*** Provided records ***
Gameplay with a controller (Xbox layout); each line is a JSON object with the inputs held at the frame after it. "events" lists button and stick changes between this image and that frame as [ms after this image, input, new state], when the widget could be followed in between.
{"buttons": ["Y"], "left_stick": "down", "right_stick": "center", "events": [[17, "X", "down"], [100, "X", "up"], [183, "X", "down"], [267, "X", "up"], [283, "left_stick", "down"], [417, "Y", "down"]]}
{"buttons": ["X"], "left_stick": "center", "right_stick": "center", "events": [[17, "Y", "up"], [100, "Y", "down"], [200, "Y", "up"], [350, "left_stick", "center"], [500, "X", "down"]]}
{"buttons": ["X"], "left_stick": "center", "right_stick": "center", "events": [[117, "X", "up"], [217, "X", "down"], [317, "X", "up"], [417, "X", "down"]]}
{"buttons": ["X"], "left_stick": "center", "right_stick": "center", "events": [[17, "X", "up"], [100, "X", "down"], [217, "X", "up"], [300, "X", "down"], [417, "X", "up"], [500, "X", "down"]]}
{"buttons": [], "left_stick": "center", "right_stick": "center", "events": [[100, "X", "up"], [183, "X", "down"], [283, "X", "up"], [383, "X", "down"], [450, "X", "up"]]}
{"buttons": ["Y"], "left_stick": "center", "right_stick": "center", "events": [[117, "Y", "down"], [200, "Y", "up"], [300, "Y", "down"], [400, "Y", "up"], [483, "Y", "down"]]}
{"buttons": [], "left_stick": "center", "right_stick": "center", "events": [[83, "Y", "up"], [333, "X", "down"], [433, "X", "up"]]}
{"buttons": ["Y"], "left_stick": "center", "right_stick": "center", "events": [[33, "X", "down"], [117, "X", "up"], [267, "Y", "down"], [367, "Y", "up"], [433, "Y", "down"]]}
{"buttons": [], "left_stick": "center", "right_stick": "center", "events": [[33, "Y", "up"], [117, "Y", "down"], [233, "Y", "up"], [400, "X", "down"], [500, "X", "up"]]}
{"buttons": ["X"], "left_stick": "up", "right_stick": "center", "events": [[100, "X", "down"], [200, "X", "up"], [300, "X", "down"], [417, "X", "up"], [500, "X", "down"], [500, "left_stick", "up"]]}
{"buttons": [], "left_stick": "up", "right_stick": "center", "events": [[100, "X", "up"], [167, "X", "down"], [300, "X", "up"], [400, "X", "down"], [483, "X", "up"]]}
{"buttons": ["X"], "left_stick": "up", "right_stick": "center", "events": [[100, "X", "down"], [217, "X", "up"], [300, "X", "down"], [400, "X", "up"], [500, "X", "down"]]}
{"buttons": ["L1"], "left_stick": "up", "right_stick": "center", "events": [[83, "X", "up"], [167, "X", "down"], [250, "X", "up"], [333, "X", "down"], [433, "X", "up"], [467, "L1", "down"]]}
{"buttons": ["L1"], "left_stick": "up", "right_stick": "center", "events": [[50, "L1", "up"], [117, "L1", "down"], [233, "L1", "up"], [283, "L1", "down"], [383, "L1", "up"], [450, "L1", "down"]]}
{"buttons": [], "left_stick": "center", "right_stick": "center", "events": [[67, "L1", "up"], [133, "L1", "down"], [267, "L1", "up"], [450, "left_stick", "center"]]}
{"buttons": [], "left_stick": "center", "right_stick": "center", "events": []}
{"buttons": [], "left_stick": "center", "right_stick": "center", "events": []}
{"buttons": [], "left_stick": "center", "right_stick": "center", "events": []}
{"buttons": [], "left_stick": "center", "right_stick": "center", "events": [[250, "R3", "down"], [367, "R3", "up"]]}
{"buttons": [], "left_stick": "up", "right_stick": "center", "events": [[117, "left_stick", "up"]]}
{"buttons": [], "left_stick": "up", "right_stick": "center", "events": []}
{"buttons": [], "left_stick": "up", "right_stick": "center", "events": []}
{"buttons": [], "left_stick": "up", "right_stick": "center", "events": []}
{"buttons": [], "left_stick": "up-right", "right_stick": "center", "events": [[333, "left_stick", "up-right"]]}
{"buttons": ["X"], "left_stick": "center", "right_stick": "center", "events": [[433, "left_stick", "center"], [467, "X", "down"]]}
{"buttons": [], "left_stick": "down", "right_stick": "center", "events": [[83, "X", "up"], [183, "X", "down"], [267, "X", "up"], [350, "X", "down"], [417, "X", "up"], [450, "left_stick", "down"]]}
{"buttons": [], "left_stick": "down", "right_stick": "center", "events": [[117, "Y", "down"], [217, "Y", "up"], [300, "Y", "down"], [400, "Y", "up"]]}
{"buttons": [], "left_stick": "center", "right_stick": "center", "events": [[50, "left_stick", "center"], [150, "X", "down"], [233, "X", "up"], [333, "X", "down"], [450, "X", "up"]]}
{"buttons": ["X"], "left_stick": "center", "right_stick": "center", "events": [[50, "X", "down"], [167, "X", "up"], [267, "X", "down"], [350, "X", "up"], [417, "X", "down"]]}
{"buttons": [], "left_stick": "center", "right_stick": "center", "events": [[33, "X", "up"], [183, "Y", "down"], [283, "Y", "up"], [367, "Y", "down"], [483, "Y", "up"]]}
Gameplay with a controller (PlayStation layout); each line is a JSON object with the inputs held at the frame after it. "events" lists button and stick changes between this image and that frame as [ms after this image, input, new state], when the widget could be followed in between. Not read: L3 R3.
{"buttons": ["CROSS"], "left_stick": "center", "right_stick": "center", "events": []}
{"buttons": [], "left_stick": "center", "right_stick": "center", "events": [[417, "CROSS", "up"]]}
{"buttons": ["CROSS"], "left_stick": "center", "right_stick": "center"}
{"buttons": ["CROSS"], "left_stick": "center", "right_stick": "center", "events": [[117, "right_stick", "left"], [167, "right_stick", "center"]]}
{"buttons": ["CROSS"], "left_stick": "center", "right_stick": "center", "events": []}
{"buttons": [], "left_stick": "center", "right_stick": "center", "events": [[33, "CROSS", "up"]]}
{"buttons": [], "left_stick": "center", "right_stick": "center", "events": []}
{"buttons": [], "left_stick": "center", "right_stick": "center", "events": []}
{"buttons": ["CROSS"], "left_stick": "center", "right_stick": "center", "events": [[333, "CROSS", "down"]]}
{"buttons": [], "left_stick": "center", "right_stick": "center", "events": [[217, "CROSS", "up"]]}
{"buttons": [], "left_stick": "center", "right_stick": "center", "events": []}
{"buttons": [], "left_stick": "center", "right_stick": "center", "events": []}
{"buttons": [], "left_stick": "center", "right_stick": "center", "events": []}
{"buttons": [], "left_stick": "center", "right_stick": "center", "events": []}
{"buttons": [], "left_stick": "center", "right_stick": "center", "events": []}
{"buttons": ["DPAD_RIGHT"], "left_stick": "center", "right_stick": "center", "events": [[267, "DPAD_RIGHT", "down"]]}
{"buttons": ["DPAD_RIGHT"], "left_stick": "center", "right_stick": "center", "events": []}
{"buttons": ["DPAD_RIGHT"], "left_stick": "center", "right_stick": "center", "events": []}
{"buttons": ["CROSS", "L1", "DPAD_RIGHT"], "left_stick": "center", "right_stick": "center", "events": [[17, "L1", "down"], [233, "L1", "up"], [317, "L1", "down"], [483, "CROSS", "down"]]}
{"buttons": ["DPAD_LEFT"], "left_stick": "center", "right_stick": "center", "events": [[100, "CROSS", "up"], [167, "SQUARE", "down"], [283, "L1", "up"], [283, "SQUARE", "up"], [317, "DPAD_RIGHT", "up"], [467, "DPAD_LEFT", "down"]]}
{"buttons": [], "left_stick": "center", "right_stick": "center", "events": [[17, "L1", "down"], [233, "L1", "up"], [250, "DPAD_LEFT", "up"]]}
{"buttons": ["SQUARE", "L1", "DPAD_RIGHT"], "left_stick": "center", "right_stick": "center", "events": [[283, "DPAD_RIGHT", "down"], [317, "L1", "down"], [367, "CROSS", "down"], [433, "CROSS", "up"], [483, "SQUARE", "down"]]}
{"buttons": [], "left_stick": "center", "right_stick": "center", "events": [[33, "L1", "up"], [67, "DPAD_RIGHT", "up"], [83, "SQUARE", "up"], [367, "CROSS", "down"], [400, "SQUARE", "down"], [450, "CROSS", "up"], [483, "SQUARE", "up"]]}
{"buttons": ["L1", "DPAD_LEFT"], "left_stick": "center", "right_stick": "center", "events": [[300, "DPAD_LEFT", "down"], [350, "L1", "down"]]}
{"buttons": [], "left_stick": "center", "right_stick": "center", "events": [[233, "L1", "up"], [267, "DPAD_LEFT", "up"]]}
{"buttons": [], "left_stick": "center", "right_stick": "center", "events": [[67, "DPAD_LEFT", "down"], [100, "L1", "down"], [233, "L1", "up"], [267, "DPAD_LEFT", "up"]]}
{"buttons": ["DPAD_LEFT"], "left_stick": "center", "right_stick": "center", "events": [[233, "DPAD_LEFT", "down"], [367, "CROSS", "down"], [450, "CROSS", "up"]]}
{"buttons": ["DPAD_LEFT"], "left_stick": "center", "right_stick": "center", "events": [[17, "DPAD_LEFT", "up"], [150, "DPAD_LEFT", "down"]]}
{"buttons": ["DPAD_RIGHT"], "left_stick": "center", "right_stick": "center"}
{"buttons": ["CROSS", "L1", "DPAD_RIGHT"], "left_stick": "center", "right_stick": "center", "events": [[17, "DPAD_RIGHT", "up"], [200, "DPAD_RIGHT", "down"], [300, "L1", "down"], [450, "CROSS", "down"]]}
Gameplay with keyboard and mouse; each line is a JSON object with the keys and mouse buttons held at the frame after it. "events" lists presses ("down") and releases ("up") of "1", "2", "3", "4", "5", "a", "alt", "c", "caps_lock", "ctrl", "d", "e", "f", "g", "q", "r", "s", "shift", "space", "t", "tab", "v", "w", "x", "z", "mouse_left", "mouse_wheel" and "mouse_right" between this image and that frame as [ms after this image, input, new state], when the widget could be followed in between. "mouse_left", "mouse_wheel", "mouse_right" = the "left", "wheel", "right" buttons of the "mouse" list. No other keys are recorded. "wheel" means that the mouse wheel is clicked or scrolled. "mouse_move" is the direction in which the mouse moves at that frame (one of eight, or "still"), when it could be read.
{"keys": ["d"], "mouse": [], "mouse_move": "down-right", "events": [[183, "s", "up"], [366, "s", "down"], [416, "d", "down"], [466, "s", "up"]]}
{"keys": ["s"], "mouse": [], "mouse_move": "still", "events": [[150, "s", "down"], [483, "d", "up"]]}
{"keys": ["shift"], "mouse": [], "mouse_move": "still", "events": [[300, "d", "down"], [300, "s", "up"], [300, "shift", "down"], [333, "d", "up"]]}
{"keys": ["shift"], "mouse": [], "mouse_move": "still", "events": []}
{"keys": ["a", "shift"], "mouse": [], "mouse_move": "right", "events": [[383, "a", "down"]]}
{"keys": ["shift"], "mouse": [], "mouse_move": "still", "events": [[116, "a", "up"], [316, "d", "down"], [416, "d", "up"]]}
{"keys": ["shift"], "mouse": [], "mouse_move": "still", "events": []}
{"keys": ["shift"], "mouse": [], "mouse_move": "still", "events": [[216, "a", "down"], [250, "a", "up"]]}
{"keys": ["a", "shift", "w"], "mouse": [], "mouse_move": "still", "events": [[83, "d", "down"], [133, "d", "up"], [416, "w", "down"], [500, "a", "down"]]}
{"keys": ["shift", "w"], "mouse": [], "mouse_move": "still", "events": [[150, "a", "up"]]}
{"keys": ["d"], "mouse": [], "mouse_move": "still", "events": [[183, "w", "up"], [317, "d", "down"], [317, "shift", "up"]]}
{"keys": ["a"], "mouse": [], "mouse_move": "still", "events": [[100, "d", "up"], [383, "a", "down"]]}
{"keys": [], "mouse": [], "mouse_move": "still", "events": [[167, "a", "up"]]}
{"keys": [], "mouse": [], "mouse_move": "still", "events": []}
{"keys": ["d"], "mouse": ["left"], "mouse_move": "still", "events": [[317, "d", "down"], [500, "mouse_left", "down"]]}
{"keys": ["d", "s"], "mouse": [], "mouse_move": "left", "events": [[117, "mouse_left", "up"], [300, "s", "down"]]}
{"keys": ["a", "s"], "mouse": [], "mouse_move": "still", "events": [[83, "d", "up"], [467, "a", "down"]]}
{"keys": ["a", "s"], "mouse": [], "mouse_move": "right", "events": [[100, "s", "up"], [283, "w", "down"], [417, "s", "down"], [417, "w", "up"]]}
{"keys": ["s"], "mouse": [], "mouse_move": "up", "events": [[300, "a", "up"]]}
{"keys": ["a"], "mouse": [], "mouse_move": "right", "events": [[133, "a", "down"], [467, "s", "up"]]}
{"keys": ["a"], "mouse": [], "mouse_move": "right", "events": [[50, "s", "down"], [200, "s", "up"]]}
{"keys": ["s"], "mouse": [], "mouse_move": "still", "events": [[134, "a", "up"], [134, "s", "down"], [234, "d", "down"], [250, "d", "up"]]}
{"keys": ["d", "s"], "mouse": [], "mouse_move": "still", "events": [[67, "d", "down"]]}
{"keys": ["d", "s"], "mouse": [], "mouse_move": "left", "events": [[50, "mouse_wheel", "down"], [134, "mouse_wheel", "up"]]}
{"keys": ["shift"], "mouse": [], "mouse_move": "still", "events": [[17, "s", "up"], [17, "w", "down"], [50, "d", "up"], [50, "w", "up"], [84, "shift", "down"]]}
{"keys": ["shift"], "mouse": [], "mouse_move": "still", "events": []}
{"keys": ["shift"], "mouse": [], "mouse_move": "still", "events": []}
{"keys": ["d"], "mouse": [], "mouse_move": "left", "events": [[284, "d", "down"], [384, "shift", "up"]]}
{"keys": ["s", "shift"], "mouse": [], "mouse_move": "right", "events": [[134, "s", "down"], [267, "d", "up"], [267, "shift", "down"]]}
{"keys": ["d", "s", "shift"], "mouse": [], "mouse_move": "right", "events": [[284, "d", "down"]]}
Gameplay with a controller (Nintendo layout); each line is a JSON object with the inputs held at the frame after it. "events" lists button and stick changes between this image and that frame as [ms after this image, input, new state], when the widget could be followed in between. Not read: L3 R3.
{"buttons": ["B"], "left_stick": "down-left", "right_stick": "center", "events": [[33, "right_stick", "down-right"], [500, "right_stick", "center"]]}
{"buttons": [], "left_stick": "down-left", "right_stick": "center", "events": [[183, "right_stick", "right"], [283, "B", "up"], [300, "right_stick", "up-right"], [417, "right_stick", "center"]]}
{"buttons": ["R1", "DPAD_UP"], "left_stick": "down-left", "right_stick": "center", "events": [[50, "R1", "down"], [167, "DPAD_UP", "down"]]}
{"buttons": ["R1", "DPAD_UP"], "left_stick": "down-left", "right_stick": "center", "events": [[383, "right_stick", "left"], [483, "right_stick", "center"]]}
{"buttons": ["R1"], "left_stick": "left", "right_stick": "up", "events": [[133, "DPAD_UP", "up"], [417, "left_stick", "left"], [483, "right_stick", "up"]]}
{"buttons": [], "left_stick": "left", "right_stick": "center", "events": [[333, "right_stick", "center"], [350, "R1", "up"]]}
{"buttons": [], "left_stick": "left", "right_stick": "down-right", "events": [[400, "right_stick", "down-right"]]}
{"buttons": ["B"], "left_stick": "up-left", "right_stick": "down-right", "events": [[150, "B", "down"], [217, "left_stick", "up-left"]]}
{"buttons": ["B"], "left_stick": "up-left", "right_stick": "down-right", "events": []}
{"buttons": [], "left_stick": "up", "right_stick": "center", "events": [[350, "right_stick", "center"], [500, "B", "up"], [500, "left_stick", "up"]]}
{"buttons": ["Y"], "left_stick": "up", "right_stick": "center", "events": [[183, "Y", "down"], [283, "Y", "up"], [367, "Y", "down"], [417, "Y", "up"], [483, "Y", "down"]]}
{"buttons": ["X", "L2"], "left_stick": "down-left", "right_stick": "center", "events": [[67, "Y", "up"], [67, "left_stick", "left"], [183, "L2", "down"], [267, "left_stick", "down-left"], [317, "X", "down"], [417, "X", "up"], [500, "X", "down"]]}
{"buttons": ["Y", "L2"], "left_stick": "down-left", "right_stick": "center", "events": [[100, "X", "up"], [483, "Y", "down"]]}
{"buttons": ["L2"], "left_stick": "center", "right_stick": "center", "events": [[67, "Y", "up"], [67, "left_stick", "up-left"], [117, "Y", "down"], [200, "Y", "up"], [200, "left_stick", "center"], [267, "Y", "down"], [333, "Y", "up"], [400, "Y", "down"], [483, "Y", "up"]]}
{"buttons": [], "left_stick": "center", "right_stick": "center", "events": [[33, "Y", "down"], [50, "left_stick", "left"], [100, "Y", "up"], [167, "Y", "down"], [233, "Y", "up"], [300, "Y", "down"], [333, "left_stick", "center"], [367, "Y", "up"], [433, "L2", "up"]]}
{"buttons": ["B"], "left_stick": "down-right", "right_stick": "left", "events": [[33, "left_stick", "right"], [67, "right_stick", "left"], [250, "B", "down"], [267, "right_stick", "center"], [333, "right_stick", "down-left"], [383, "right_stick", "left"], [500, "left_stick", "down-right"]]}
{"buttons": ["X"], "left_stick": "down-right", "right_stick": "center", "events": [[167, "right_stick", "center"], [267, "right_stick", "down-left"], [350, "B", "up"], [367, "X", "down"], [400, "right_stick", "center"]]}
***
State how many lines of the entries above include the word "held", offering no text other than the number.

4